The three goals of Medicaid reform are to slow the growth of Medicaid spending, give states more flexibility in how they administer/run the program, and try to roll back part or all of the ACA-mandated Medicaid expansion. 

  • Slowing the growth of Medicaid spending by changing federal funding to the states to either block grants or a per capita cap: Under current law, states are paid a federal medical assistance percentage (FMAP) by the federal government that matches the state’s expenditures on Medicaid spending.  The FMAP percentages vary by state and range from 50% (10 states) to 76% (Mississippi) and are based on the average per capita income for each state relative to the national average.  By law, the FMAP cannot be less than 50%.  Under a block grant program, the federal government would give the states a fixed amount of money every year in lieu of matching funds.  The block grants would be based off of existing Medicaid spending in the state.  In a per capita cap, the federal government would pay the states a fixed amount per enrollee.  The difference between block grants and per capita caps is if a state sees a surge in enrollment in Medicaid, a per capita program would grow with enrollment while block grants would not grow with the enrollment. State governors have expressed a desire for per capita caps over block grants.

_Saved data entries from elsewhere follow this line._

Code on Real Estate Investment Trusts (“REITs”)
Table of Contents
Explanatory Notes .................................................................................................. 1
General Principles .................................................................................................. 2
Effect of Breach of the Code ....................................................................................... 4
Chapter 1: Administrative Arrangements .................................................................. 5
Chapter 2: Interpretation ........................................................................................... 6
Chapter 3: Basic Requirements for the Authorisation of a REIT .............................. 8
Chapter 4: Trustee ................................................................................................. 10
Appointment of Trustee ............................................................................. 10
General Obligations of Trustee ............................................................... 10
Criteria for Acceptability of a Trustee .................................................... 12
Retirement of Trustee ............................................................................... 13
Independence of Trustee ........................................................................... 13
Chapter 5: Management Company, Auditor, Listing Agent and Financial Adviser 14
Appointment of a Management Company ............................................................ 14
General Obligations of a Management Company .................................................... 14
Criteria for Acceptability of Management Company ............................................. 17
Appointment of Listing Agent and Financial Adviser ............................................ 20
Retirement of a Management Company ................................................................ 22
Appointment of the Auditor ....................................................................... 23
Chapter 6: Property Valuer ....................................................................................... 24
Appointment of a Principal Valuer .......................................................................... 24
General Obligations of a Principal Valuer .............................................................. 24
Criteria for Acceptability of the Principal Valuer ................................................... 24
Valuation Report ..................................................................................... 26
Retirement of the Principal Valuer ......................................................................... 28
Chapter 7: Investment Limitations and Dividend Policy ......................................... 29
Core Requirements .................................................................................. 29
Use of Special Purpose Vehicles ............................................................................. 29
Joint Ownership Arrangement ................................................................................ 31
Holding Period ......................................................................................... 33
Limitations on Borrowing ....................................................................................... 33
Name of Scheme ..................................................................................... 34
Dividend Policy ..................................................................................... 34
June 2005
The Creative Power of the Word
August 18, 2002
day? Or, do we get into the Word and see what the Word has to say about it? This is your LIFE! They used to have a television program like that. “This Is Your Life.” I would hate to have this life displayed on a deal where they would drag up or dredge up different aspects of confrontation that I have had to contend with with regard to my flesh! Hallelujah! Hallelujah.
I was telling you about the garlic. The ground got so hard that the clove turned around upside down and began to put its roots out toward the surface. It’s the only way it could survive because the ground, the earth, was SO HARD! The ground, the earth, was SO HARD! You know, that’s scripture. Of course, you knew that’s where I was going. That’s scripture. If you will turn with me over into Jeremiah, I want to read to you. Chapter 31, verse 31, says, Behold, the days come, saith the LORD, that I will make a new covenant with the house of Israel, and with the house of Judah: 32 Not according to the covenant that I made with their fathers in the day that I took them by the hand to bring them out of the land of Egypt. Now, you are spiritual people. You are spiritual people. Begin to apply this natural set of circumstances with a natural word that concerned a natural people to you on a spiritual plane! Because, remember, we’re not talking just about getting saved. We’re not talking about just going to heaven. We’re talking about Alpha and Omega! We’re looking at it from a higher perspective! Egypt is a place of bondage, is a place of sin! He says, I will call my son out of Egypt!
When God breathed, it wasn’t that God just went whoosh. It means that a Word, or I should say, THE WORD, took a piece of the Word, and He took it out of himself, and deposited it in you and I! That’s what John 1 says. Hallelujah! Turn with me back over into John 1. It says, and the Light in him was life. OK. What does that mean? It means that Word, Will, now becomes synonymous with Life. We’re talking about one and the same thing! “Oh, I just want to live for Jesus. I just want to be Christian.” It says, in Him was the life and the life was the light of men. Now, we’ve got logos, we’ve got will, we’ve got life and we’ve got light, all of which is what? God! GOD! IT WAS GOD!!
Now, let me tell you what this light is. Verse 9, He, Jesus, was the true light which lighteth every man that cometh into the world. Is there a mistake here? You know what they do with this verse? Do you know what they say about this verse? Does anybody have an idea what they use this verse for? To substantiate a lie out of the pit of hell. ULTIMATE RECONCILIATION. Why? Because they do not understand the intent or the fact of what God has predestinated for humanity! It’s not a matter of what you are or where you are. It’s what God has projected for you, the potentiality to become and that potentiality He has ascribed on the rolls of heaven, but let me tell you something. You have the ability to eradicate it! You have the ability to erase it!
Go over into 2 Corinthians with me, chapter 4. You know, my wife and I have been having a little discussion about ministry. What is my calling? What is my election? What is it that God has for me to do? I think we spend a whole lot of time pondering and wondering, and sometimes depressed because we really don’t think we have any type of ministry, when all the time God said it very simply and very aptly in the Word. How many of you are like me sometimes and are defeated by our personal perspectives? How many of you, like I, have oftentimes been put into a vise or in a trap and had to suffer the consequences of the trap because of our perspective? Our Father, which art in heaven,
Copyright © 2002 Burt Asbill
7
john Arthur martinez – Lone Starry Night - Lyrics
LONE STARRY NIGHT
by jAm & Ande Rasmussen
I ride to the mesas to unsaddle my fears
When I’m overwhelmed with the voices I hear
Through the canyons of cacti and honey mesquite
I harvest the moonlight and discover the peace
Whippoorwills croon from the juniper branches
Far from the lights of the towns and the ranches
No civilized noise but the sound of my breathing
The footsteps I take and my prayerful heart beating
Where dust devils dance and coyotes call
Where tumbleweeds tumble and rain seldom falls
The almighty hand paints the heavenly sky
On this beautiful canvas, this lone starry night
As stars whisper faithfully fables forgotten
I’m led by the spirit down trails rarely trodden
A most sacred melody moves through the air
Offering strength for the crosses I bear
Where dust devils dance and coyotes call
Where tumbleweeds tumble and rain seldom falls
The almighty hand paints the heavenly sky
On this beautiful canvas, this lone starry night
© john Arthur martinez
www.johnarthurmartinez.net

  • Giving states more flexibility in administering the programs: Federal law mandates states cover certain services in Medicaid.  The new administration and Congress have spoken about allowing states to cover populations differently and pay for different services.  The increased flexibility to the states is a tradeoff for the change in the funding mechanism from FMAP to block grants/per capita caps. 
  • Roll back the Medicaid expansion: The more conservative parts of the new administration and Congress want to revert Medicaid eligibility to pre-ACA levels.  The Medicaid expansion has covered about 12-15mm people.

Given the complex interplay of the various components of the ACA, there is no quick and easy fix to what have emerged as stumbling points of the ACA, as well as fundamental points of opposition that stem simply from a change in the party residing in the White House.  As both investors and individuals who avail themselves of healthcare services in the US, we continue to closely watch this space.